Ridiculously petty things that you can’t even say out loud
GETTINGLIKEMYMOTHER · 15/07/2023 12:51

@Clementineorsatsuma , funny how he only does it at home! I’ve known him muffle one when we’ve been e.g. in a theatre.

As for ‘choice’, yes, anyone does have a choice as to whether they YELL!! their head off at the same time.
There is no need to ‘voice’ a sneeze!

JudgeJ · 15/07/2023 12:52

Clymene · 14/07/2023 19:30

Going to the supermarket doesn't need to be a family outing.

Especially if you're in Waitrose in Swaffham on a summer's Friday afternoon on your way to your North Norfolk holiday home and you insist on all of you exiting your badly parked Sherman tank-like vehicle and parading round the store, standing at the fish, meat counters with your empty Celebrations etc tubs to conspicuously use to save the planet by not having any superfluous wrappings. Dahling, you're actually quite a source of amusement for we yokels, high-six to you and yours.

Iolani · 15/07/2023 12:54

JudgeJ · 15/07/2023 12:52

Especially if you're in Waitrose in Swaffham on a summer's Friday afternoon on your way to your North Norfolk holiday home and you insist on all of you exiting your badly parked Sherman tank-like vehicle and parading round the store, standing at the fish, meat counters with your empty Celebrations etc tubs to conspicuously use to save the planet by not having any superfluous wrappings. Dahling, you're actually quite a source of amusement for we yokels, high-six to you and yours.

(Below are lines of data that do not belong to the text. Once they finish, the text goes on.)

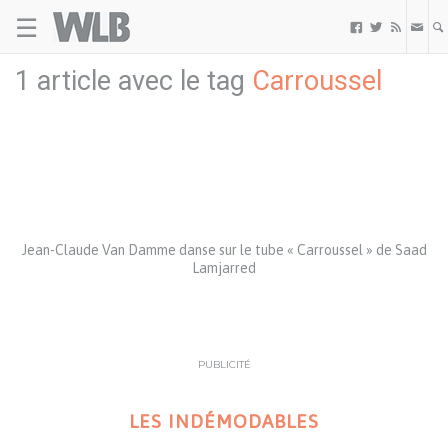
☰
Welovebuzz



1 article avec le tag
Carroussel
Jean-Claude Van Damme danse sur le tube « Carroussel » de Saad
Lamjarred
PUBLICITÉ
LES INDÉMODABLES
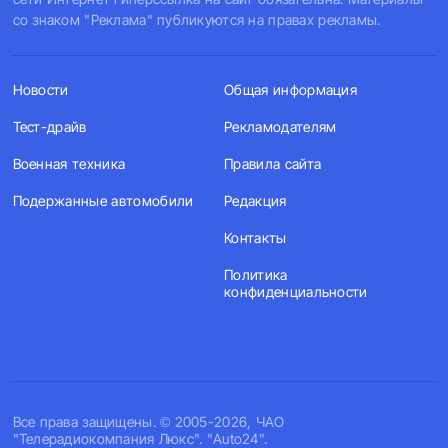
со знаком "Реклама" публикуются на правах рекламы.
Новости
Общая информация
Тест-драйв
Рекламодателям
Военная техника
Правила сайта
Подержанные автомобили
Редакция
Контакты
Политика
конфиденциальности
Все права защищены. © 2005-2026, ЧАО
"Телерадиокомпания Люкс". "Auto24".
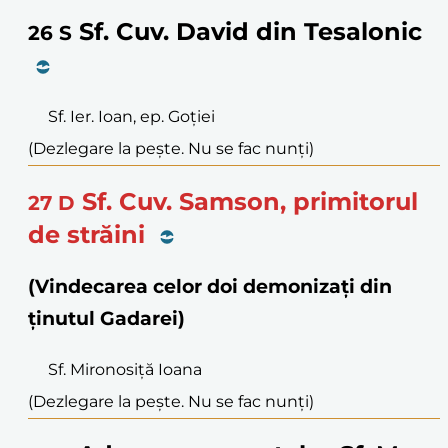
Sf. Cuv. David din Tesalonic
26
S
Sf. Ier. Ioan, ep. Goției
(Dezlegare la pește. Nu se fac nunți)
Sf. Cuv. Samson, primitorul
27
D
de străini
(Vindecarea celor doi demonizați din
ținutul Gadarei)
Sf. Mironosiță Ioana
(Dezlegare la pește. Nu se fac nunți)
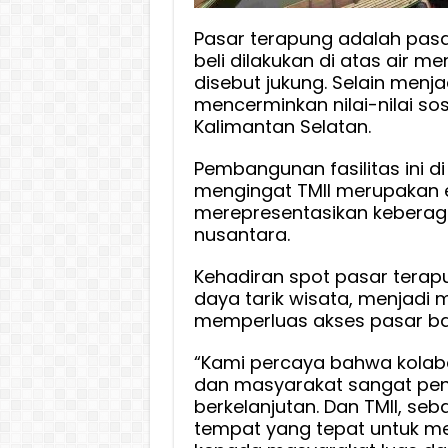
Pasar terapung adalah pasar 
beli dilakukan di atas air 
disebut jukung. Selain men
mencerminkan nilai-nilai s
Kalimantan Selatan.
Pembangunan fasilitas ini di
mengingat TMII merupakan 
merepresentasikan keberaga
nusantara.
Kehadiran spot pasar tera
daya tarik wisata, menjadi 
memperluas akses pasar bag
“Kami percaya bahwa kolabo
dan masyarakat sangat pe
berkelanjutan. Dan TMII, se
tempat yang tepat untuk me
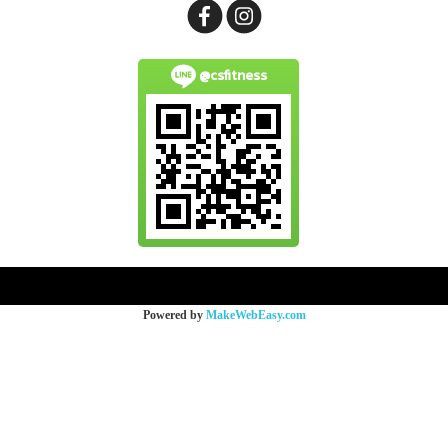
@csfitness
Copy right by makewebeasy.com
Powered by
MakeWebEasy.com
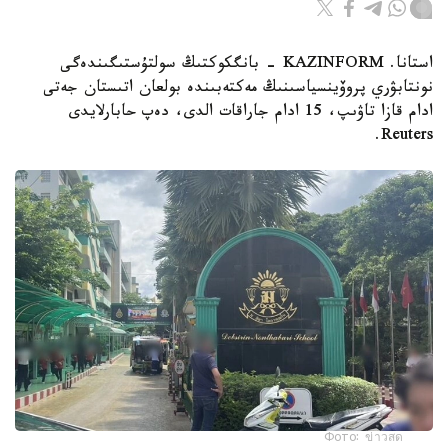
استانا. KAZINFORM - بانگكوكتىڭ سولتۇستىگىندەگى
نونتابۋري پروۆينسياسىنىڭ مەكتەبىندە بولعان اتىستان جەتى
ادام قازا تاۋىپ، 15 ادام جاراقات الدى، دەپ حابارلايدى
Reuters.
Фото: ข่าวสด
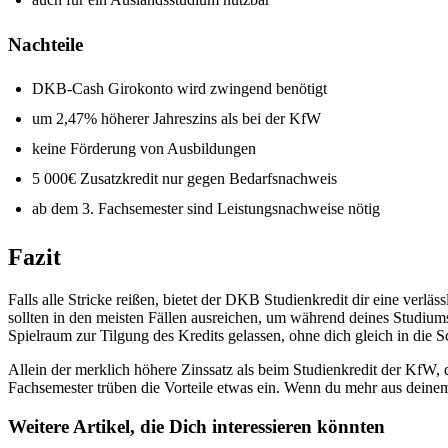
Nachteile
DKB-Cash Girokonto wird zwingend benötigt
um 2,47% höherer Jahreszins als bei der KfW
keine Förderung von Ausbildungen
5 000€ Zusatzkredit nur gegen Bedarfsnachweis
ab dem 3. Fachsemester sind Leistungsnachweise nötig
Fazit
Falls alle Stricke reißen, bietet der DKB Studienkredit dir eine ve
sollten in den meisten Fällen ausreichen, um während deines Studium
Spielraum zur Tilgung des Kredits gelassen, ohne dich gleich in die S
Allein der merklich höhere Zinssatz als beim Studienkredit der KfW
Fachsemester trüben die Vorteile etwas ein. Wenn du mehr aus deine
Weitere Artikel, die Dich interessieren könnten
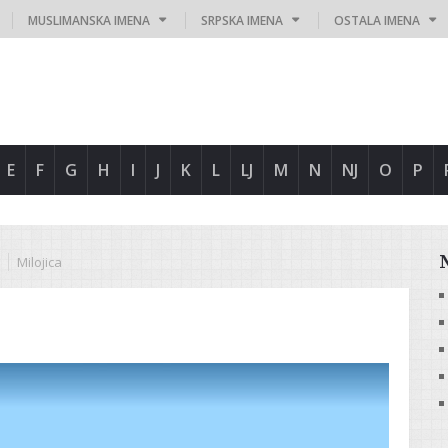
MUSLIMANSKA IMENA
SRPSKA IMENA
OSTALA IMENA
E
F
G
H
I
J
K
L
LJ
M
N
NJ
O
P
Milojica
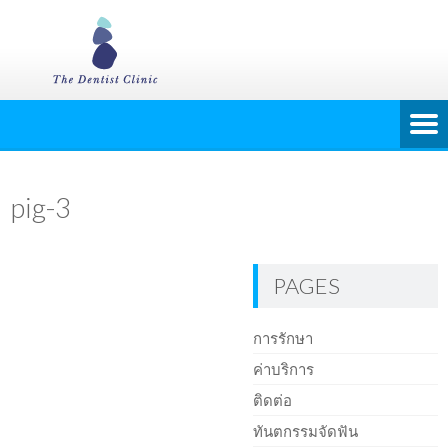
pig-3
PAGES
การรักษา
ค่าบริการ
ติดต่อ
ทันตกรรมจัดฟัน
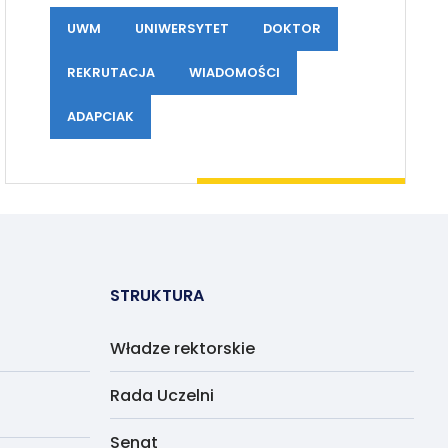
UWM
UNIWERSYTET
DOKTOR
REKRUTACJA
WIADOMOŚCI
ADAPCIAK
STRUKTURA
Władze rektorskie
Rada Uczelni
Senat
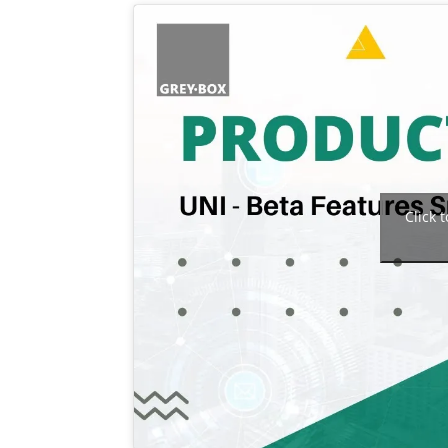
Click 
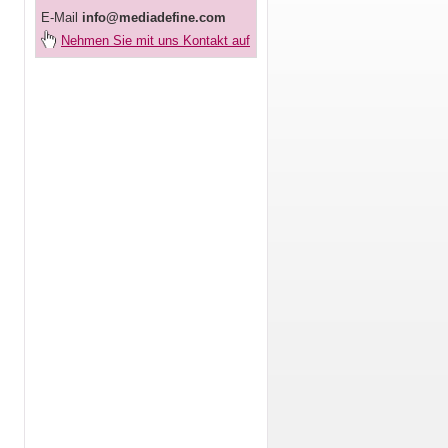
E-Mail
info@mediadefine.com
Nehmen Sie mit uns Kontakt auf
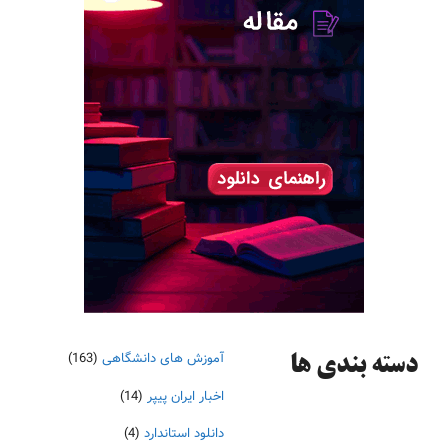
آموزش های دانشگاهی
(163)
دسته‌ بندی ها
اخبار ایران پیپر
(14)
دانلود استاندارد
(4)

What’s with the empty celebrations tubs.
What do they do with them?

CC4712 · 15/07/2023 12:55

Wear a BRA, or at the very least a tank top or cami under the top. I don't want to see your nipples or areola through your top, nor do I want to see your breasts bouncing off your stomach whilst you walk.

Bewarethesealions · 15/07/2023 12:55

You're perfectly able bodied mothers. One of you two needs to take one of your SUV sized buggies OFF the fucking bus and bloody walk, and let the disabled gent in a wheelchair ON.

JudgeJ · 15/07/2023 12:55

notanotherclairebear · 14/07/2023 20:16

I'm older than you so no, I won't move out of the way of your enormous group as you take up the whole footpath. In fact, I may even drift into the centre of the footpath, because watching you all part as I walk towards you gives me a sense of petty pleasure I can't really explain

And as you drift into the centre of the path always remember to turn round and look intently at something, thus removing their chnce to expect you to move for their inflated presence.